## Task details
Write out, word for word, only the data from its first line to the line containing "44: (317, 456, 37.82)".

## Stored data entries
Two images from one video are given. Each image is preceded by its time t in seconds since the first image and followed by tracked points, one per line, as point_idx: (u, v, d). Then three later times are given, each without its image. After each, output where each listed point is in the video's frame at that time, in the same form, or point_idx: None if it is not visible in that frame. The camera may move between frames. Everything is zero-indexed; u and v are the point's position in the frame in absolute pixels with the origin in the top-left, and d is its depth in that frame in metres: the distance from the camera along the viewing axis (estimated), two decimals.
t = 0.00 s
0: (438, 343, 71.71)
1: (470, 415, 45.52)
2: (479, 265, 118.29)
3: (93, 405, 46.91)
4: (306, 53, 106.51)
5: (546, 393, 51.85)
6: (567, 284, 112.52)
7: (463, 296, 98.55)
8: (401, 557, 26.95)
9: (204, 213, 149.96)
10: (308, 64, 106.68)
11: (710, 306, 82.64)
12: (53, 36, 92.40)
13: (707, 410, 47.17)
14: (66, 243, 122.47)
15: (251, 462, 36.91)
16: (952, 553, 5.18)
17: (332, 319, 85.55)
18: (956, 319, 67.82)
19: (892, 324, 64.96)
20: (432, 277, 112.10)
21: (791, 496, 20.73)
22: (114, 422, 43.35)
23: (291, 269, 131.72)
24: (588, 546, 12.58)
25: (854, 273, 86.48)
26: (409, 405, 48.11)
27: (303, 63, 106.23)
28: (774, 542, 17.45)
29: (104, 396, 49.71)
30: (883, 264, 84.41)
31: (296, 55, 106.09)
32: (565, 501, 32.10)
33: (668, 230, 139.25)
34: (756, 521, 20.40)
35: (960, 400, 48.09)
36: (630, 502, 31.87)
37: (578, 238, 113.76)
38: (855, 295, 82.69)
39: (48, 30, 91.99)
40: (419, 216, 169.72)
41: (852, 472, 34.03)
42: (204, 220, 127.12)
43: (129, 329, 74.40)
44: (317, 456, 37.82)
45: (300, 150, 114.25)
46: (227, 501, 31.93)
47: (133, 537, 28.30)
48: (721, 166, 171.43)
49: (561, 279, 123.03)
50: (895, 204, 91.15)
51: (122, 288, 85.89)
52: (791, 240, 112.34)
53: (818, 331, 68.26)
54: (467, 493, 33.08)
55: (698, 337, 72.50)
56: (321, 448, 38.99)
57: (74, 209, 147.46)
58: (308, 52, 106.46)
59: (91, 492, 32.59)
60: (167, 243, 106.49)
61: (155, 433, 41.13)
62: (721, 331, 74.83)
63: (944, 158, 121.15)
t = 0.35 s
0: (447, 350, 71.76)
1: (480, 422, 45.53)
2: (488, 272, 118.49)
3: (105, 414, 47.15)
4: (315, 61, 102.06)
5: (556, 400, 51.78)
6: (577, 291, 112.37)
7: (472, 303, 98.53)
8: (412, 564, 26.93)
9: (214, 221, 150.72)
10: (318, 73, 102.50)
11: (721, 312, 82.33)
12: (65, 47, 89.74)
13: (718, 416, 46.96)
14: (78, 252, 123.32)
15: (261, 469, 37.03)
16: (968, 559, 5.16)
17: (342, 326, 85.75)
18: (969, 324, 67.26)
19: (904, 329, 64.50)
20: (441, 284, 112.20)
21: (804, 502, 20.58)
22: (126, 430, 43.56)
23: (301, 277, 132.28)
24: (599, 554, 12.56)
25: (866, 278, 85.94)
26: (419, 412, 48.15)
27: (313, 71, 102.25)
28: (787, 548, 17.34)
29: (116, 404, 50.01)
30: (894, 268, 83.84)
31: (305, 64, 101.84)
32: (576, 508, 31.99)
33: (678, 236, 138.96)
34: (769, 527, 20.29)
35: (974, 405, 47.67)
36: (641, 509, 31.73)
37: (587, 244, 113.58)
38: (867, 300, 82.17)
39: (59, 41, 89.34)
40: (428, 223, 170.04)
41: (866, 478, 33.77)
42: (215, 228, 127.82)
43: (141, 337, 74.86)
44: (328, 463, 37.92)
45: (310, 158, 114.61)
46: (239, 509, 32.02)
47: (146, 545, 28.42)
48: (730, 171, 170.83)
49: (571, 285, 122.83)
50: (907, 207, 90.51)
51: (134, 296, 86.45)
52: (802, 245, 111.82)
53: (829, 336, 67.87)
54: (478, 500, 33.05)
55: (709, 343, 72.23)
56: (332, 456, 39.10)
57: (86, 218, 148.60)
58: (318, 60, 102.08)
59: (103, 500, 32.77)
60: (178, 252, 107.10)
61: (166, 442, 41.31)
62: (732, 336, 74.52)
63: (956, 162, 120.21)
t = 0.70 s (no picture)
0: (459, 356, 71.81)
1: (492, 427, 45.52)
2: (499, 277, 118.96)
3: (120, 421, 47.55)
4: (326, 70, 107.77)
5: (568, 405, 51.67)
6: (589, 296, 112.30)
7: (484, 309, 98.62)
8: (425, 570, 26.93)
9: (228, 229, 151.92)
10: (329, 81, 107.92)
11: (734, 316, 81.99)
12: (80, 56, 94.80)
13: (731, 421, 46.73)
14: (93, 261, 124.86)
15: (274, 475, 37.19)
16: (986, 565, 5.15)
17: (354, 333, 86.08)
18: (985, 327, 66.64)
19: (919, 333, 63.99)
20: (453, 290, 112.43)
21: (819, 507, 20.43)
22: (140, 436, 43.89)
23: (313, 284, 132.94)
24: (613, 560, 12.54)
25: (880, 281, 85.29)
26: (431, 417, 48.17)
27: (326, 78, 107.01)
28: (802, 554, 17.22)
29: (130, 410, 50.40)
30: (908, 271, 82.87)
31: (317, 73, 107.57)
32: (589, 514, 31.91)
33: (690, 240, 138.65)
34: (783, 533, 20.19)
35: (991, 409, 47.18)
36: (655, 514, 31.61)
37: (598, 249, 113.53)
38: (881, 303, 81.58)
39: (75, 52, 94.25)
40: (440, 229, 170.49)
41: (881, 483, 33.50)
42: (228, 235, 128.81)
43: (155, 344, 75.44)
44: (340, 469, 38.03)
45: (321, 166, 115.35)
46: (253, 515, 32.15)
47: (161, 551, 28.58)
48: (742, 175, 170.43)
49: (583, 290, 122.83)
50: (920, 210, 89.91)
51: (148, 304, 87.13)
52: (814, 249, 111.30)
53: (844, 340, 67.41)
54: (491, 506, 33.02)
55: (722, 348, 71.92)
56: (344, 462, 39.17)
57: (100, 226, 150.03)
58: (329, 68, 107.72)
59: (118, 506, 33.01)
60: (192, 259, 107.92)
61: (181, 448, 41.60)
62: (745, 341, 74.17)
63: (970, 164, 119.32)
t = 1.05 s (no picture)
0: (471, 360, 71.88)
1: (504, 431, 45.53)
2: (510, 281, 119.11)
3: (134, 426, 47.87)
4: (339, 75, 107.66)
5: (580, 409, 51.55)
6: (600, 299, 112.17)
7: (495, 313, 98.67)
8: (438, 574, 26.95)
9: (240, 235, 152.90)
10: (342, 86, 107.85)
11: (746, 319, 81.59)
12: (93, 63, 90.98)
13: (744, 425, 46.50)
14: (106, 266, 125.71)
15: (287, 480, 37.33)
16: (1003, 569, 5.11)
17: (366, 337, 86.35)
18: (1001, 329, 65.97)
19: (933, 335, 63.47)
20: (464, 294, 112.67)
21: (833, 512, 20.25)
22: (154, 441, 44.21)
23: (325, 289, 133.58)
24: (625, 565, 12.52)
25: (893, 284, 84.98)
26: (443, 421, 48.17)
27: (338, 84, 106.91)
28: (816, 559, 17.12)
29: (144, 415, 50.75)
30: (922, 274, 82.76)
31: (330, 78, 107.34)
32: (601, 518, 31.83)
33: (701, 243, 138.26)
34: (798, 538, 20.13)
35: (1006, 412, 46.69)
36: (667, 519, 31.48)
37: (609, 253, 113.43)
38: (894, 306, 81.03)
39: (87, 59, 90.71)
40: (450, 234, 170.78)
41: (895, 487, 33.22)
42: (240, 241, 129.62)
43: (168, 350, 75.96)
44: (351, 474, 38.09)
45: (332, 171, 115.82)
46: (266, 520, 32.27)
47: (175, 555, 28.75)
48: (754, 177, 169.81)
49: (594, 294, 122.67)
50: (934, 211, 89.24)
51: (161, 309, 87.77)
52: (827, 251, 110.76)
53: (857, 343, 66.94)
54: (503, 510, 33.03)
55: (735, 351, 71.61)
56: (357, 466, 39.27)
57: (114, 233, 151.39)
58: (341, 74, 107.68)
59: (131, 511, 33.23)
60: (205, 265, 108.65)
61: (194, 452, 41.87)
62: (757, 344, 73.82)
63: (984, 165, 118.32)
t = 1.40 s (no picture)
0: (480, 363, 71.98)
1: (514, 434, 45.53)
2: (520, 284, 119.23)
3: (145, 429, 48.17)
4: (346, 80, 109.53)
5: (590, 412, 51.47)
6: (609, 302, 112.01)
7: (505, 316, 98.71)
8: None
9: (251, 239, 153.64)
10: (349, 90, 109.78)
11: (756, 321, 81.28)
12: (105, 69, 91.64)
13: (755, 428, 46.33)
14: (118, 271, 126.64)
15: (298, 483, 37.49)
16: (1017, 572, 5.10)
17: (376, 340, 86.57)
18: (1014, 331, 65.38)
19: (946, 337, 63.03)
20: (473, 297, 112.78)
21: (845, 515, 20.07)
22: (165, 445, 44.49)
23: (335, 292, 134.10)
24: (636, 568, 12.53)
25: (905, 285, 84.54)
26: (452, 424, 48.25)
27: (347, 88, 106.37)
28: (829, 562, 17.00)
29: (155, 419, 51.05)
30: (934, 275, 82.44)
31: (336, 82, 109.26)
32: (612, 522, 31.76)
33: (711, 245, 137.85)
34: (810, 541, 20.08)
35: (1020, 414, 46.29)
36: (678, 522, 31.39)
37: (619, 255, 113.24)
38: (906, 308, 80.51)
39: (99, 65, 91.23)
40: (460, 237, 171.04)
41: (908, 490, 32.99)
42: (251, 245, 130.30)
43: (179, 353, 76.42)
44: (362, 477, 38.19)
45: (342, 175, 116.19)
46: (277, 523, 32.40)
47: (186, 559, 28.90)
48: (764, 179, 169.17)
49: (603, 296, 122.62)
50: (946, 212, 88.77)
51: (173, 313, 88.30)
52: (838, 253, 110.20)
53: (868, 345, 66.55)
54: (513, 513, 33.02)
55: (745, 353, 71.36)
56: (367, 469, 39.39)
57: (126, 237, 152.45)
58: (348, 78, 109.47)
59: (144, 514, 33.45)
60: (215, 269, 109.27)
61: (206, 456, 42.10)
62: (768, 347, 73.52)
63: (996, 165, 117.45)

## Answer to the exercise
Two images from one video are given. Each image is preceded by its time t in seconds since the first image and followed by tracked points, one per line, as point_idx: (u, v, d). Then three later times are given, each without its image. After each, output where each listed point is in the video's frame at that time, in the same form, or point_idx: None if it is not visible in that frame. The camera may move between frames. Everything is zero-indexed; u and v are the point's position in the frame in absolute pixels with the origin in the top-left, and d is its depth in that frame in metres: the distance from the camera along the viewing axis (estimated), two decimals.
t = 0.00 s
0: (438, 343, 71.71)
1: (470, 415, 45.52)
2: (479, 265, 118.29)
3: (93, 405, 46.91)
4: (306, 53, 106.51)
5: (546, 393, 51.85)
6: (567, 284, 112.52)
7: (463, 296, 98.55)
8: (401, 557, 26.95)
9: (204, 213, 149.96)
10: (308, 64, 106.68)
11: (710, 306, 82.64)
12: (53, 36, 92.40)
13: (707, 410, 47.17)
14: (66, 243, 122.47)
15: (251, 462, 36.91)
16: (952, 553, 5.18)
17: (332, 319, 85.55)
18: (956, 319, 67.82)
19: (892, 324, 64.96)
20: (432, 277, 112.10)
21: (791, 496, 20.73)
22: (114, 422, 43.35)
23: (291, 269, 131.72)
24: (588, 546, 12.58)
25: (854, 273, 86.48)
26: (409, 405, 48.11)
27: (303, 63, 106.23)
28: (774, 542, 17.45)
29: (104, 396, 49.71)
30: (883, 264, 84.41)
31: (296, 55, 106.09)
32: (565, 501, 32.10)
33: (668, 230, 139.25)
34: (756, 521, 20.40)
35: (960, 400, 48.09)
36: (630, 502, 31.87)
37: (578, 238, 113.76)
38: (855, 295, 82.69)
39: (48, 30, 91.99)
40: (419, 216, 169.72)
41: (852, 472, 34.03)
42: (204, 220, 127.12)
43: (129, 329, 74.40)
44: (317, 456, 37.82)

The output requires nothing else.